DPR also began the upward expansion of 20 Mass with new 7-in.- to 11-in.-thick post-tensioned floors and roof slab and supported the east side extension with eleven 80-ft-deep micropiles. Once again, there were surprises—from a previously unknown rooftop electrical feed that had to be decommissioned to the discovery of brick foundation remnants and contaminated soil suspected to have been left over from long-ago demolished rowhouses. “We had to do a lot of work-arounds, but everyone worked together,” Sandberg says.
A worker prepares an existing column for jacketing with rebar and an additional 4 in. of concrete. Image courtesy Leo A Daly
Although the availability of more detailed information about the building’s existing condition might have helped avert at least some of the schedule scrambling, supply chain hiccups have been more problematic, affecting elements as diverse as skylight glass, bathroom tiles and electrical panels.
One facet where the project team managed to stay ahead of supply chain issues was the unitized curtain wall. Pioneer Cladding and Glazing Systems Inc. of Cincinnati was enlisted early as design-assist partner.

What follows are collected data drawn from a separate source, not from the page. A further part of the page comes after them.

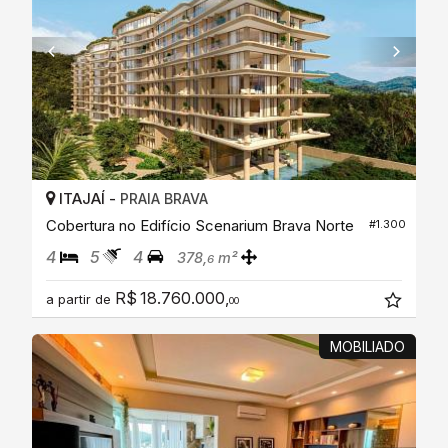
ITAJAÍ -
PRAIA BRAVA
Cobertura no Edifício Scenarium Brava Norte
#1.300
4
5
4
378,
m²
6
R$ 18.760.000,
a partir de
00
MOBILIADO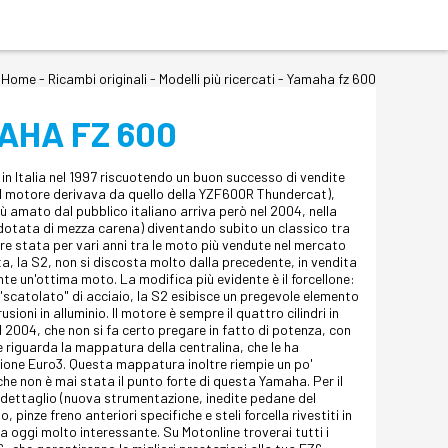
Home
-
Ricambi originali
- Modelli più ricercati -
Yamaha fz 600
AHA FZ 600
n Italia nel 1997 riscuotendo un buon successo di vendite
i (il motore derivava da quello della YZF600R Thundercat),
iù amato dal pubblico italiano arriva però nel 2004, nella
dotata di mezza carena) diventando subito un classico tra
re stata per vari anni tra le moto più vendute nel mercato
a, la S2, non si discosta molto dalla precedente, in vendita
te un'ottima moto. La modifica più evidente è il forcellone:
 "scatolato" di acciaio, la S2 esibisce un pregevole elemento
ioni in alluminio. Il motore è sempre il quattro cilindri in
el 2004, che non si fa certo pregare in fatto di potenza, con
e riguarda la mappatura della centralina, che le ha
ione Euro3. Questa mappatura inoltre riempie un po'
 che non è mai stata il punto forte di questa Yamaha. Per il
 dettaglio (nuova strumentazione, inedite pedane del
 pinze freno anteriori specifiche e steli forcella rivestiti in
 oggi molto interessante. Su Motonline troverai tutti i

One of three new MEP chases rises more than 98 ft through the center of 20 Mass. It houses plumbing risers and commercial-kitchen exhaust ducts. Image courtesy Leo A Daly
Design team architects made frequent visits to Pioneer’s fabrication plants to ensure the approximately 2,000 5-ft by 10-ft, 800-lb curtain wall components captured the design concept of a pronounced base, a middle and a top, according to Leo A Daly. The curtain wall system is strategically articulated and recessed along different floors and facades and incorporates unitized terra cotta, deep aluminum fins and vision and spandrel glass.
Prefabricated hotel room bathroom pods and exterior wall panels facing a public alley helped the project team regain time, Sandberg says, as have a variety of project management software tools for scheduling deliveries, trade use of the tower cranes and material hoist and other activities.
“Our ability to self-perform concrete and drywall helped, too,” he adds. “Using our own crews enabled us to hop around and adjust manpower more easily as issues arose.”
A canopy at the hotel cantilevers approximately 20 ft and is supported on the interior of the building with structural framing tied back to jacketed concrete columns.
Leo A Daly’s Graham says the project has offered some valuable lessons in collaboration as well, particularly because it spanned a pandemic that introduced uncertainty into nearly every aspect of the design and construction process.
“Keep an open mind with your client and construction team on how you can leverage the expertise to tackle issues that are there,” he advises. “As challenges arose, all of us have worked together to solve them.”
RNR’s Cotter likewise praises the collaborative effort to mitigate issues that might have delayed progress, adding, “We’re excited to see this project come to life.”